According to court papers, the Chinese-owned construction company, which was amongst the other 19 bidders for the tender was disqualified on the basis of information obtained from the Directorate of Intelligence and Security, essentially that it is engaged in massive corrupt practices which threatened national security.

The company launched an application for urgent interim interdict review seeking an order to prevent government from signing a contract with Zhengtai Group, and proceeding with execution of the said contract, arguing that it has been unlawfully deprived of the tender.

Last Friday, Judge Jennifer Dube ruled in government’s favour and dismissed the application with costs and discharged the moratorium issued on May 3, 2019 that temporarily halted the signing of the contract by Zhengtai Group Botswana and the project owners, Ministry of Infrastructure and Housing Development.

Justice Dube said it would be detrimental to the interests of the public in terms of delay or depriving the citizenry of health facilities if the tender was halted.
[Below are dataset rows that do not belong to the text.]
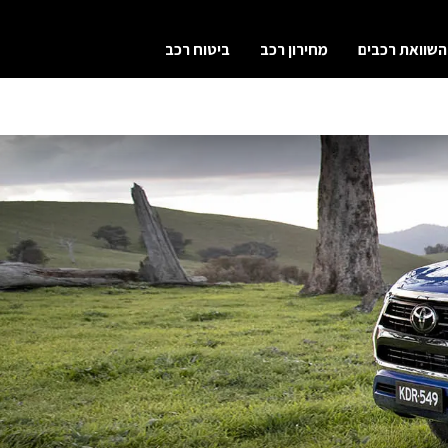
השוואת רכבים
מחירון רכב
ביטוח רכב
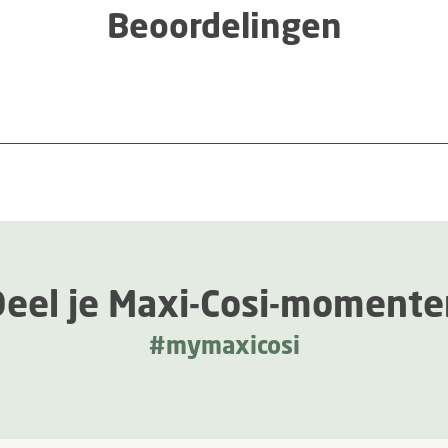
Beoordelingen
Deel je Maxi-Cosi-momente
#mymaxicosi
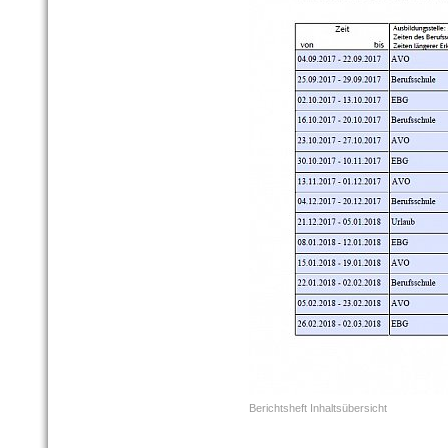
Berichtsheft Inhaltsübersicht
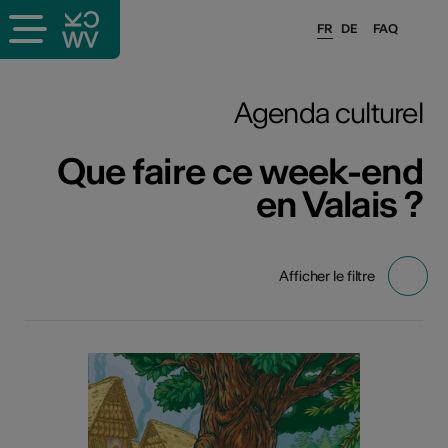
FR
DE
FAQ
Agenda culturel
Que faire ce week-end
en Valais ?
Afficher le filtre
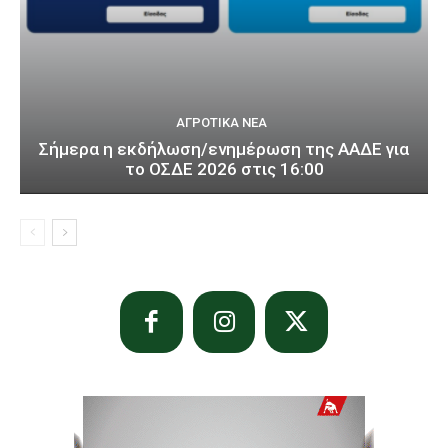
ΑΓΡΟΤΙΚΆ ΝΈΑ
Σήμερα η εκδήλωση/ενημέρωση της ΑΑΔΕ για
το ΟΣΔΕ 2026 στις 16:00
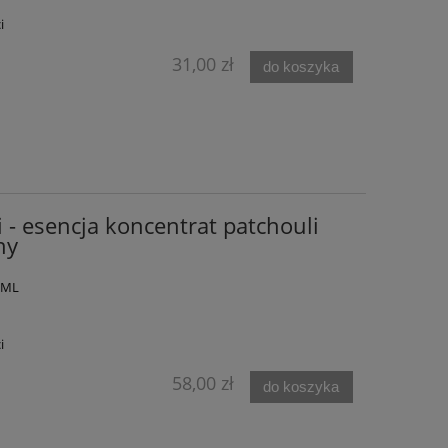
i
31,00 zł
do koszyka
i - esencja koncentrat patchouli
ny
5 ML
i
58,00 zł
do koszyka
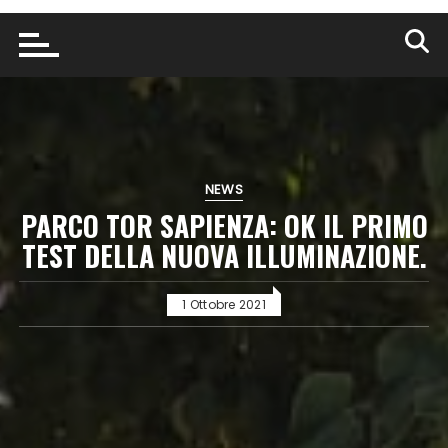
NEWS
PARCO TOR SAPIENZA: OK IL PRIMO
TEST DELLA NUOVA ILLUMINAZIONE.
1 Ottobre 2021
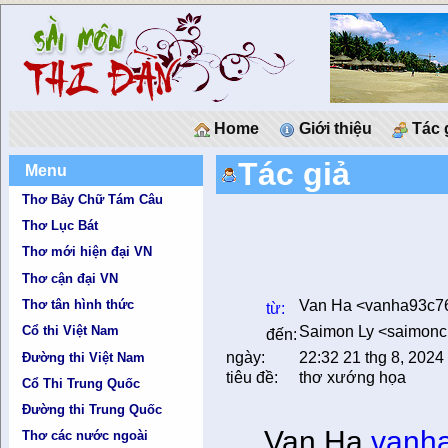
Home
Giới thiệu
Tác 
Tác giả
Menu
Thơ Bảy Chữ Tám Câu
Thơ Lục Bát
Thơ mới hiện đại VN
Thơ cận đại VN
Van Ha
<
vanha93c7
Thơ tân hình thức
từ:
Saimon Ly <saimon
Cổ thi Việt Nam
đến:
ngày:
22:32 21 thg 8, 2024
Đường thi Việt Nam
tiêu đề:
thơ xướng họa
Cổ Thi Trung Quốc
Đường thi Trung Quốc
Van Ha
vanh
Thơ các nước ngoài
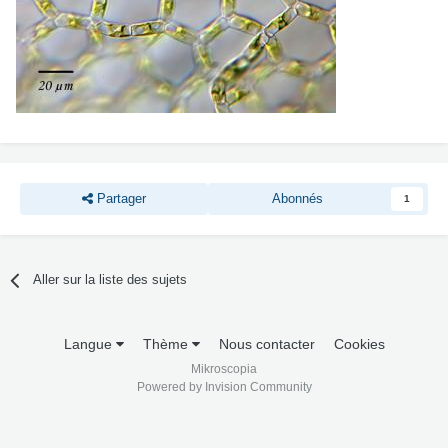
Partager
Abonnés
1
Aller sur la liste des sujets
Langue
Thème
Nous contacter
Cookies
Mikroscopia
Powered by Invision Community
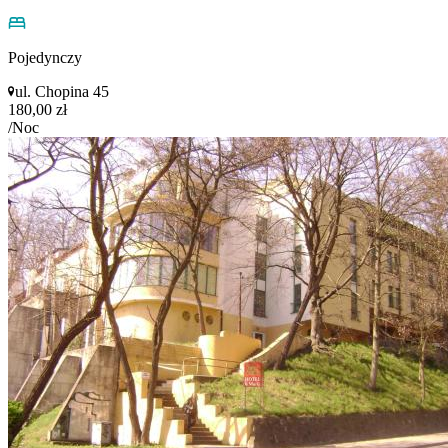
Pojedynczy
ul. Chopina 45
180,00 zł
/Noc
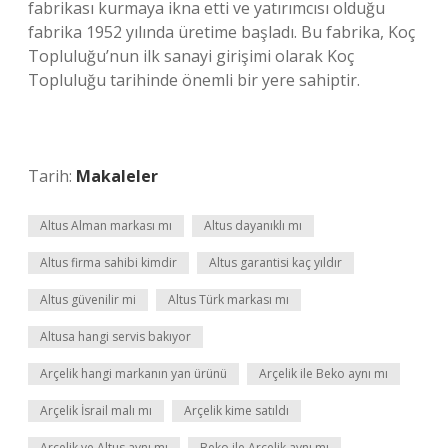
fabrikası kurmaya ikna etti ve yatırımcısı olduğu
fabrika 1952 yılında üretime başladı. Bu fabrika, Koç
Topluluğu’nun ilk sanayi girişimi olarak Koç
Topluluğu tarihinde önemli bir yere sahiptir.
Tarih:
Makaleler
Altus Alman markası mı
Altus dayanıklı mı
Altus firma sahibi kimdir
Altus garantisi kaç yıldır
Altus güvenilir mi
Altus Türk markası mı
Altusa hangi servis bakıyor
Arçelik hangi markanın yan ürünü
Arçelik ile Beko aynı mı
Arçelik İsrail malı mı
Arçelik kime satıldı
Arçelik ve Altus aynı mı
Beko ile Arçelik aynı mı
She also said in this particular case, the Court was forced to weigh the interest of the public against the company’s commercial interest. She also argued that the applicant could always institute an action for damages against the respondents, whilst government could be subjected to devastating consequences on an important public project.

“The Respondent contends that the balance of convenience is heavily tilted against the Applicant for the Applicant’s interests are purely narrow commercial as opposed to the overwhelming public interest in having the tender executed expeditiously,” she said. “The Respondent argues that if interdict is granted, the execution of the tender is likely to stall for months if not years. The delay would severely harm the public. I am satisfied that the balance of convenience favours government in that there would be substantial prejudice to the public at large and that there is a general public outcry for services such as are on offer under this tender.”

Dube further said there was no evidence of damage nor irreparable harm to the applicant if it did not obtain an interdict.

“Averments by the Applicant managing director that the prejudice to be suffered by the applicant far outweighs that of the Respondents if interdict is not granted is so vague that it does not assist the Court in measuring and appreciating such harm. There is no obvious nor clear evidence that the applicant will suffer prejudice,” she added. She argued that in the event the Applicant won after review, the company could be compensated for damages.

Meanwhile, Dube indicated that she was not particularly impressed with the serious and untested corruption allegations levelled against government officials who were assigned roles of responsibility and trust by the Applicant.

She stated that the allegation amounted to reckless and odious posturing or generalisation, which she said, should find no accommodation or space in a proper court process.

Dube described the averments as scandalous and cautioned the Applicants for trying to use the court to spread propaganda that projects others as irredeemable crooks who will go to all lengths in order to gain from public projects at the expense of others.